The amplitude of this vibration can be up to one meter depending on the construction type and size of the container crane. Through [strong] high wind this could be even further increased. To reduce this vibration, the crane legs for example can be strengthened. But it is often not sufficient to simply use thicker metal sheets. When constructing a stiffer crane structure, crane span cross-sectional area and overhead clearance must often also be modified on the container crane and this is for most container cranes difficult to realise. According to Uwe Pietryga, Head of the Electrical Department at Kocks, modern harbour cranes are also of a lighter construction than their predecessors. They are also taller. Furthermore, they must also not take up too much quay space, allowing space for transport vehicles to drop the freight. Another option to reduce vibration is the use of passive mass dampers. A weight of up to 60 tonnes is suspended on a pendulum device. The vibration frequency is set by the length of this pendulum and energy is removed from the vibrating mass via a damper which finally damps the disturbing vibration of the crane. A passive mass damper of this type is, however, extremely costly to integrate in the structure of the crane – the materials required are considerable and the damping effect is limited. Compliance with tolerance values is essential when picking up and setting down containers. Deviations of up to several centimeters can normally be tolerated when picking up or setting down a container on a ship or on land.
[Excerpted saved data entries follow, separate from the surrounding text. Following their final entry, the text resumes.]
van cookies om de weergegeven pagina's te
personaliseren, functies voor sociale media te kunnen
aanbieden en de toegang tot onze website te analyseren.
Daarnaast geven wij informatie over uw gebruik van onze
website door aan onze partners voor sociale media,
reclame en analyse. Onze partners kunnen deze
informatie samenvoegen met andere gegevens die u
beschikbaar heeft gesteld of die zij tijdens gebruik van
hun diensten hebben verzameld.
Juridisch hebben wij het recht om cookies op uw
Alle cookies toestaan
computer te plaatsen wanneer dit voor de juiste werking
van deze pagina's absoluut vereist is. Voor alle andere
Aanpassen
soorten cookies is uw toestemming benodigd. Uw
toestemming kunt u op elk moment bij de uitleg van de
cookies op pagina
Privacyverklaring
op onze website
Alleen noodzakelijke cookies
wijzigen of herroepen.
When the container bridge is vibrating too much, it is not possible for the crane driver to load or unload with any precision. The dynamic response of the motion then has to be reduced considerably in order to keep the excitation of vibration to a minimum. This consumes a great deal of time when containers are being transferred and, due to the additional costs that it causes, it is undesirable.
New methods
Therefore Kocks was looking at new methods in the design and equipment to ensure foreseeable dynamic behaviour of the crane structure under consideration of the impact through the drive forces (dynamic response). So another option had to be found to counteract any vibration. The company turned to Siemens for mechatronic support for the development of a scalable crane simulation tool. By using computer simulation Kocks was able to verify the results of the computer simulation with its findings compiled on a real Kocks Boxer container crane. With the tool it was also able to create a “crane toolbox” for easy adaption and simulation of other container cranes, emulate the drive chain and implementation of external forces (i.e. wind). By using a FEM tool it was also able to create a computer model of the entire crane structure and predefined “sensor points” as virtual measurement points in the model. As a result the company designed a mass damper to counteract the vibration on a container crane. With the simulation tool it defined its optimum position, weight and damping settings for the mass damper. It was also able to predict the crane structure behaviour before the crane has been built!
Intelligent damping
Together with Siemens Drive Technologies Division , Siemens developed a power driven damper with reduced weights, better damping performance and a potential for a range of other applications. Siemens developed a technique for active damping by using a linear motor with “intelligent” motion. It is mounted on the girder and a weight is attached, but is many times lighter than for a conventional, passive vibration damper. A sensor detects the vibration of the girder and algorithms use these values to precisely calculate how the linear motor has to be moved to neutralise the natural oscillation of the girder. Through intelligent acceleration and braking of the linear motor, the forces are directed into the girder. The vibration is reduced much more quickly and effectively than when using conventional techniques. “Higher, faster, better – for crane builders, this means installing their container bridges in a minimum of space, but still catering to a higher clearance, while at the same time ensuring faster throughput in freight handling. With the power drive damper Siemens provides an opportunity to fully compensate for the increased vibration susceptibility under these conditions. This opens up new perspectives in terms of speed and throughput of freight transfer using container cranes,” explains Elmar Schaefers, Manager of Mechatronics R&D at Siemens Drive Technologies. The power drive damper can be integrated in existing container cranes generally without the need for structural modifications. According to Joachim Zoll, Manager for Cranes at Siemens Drive Technologies, Siemens wants to launch active vibration damping with linear motors on the market by the middle of next year in cooperation with a crane builder.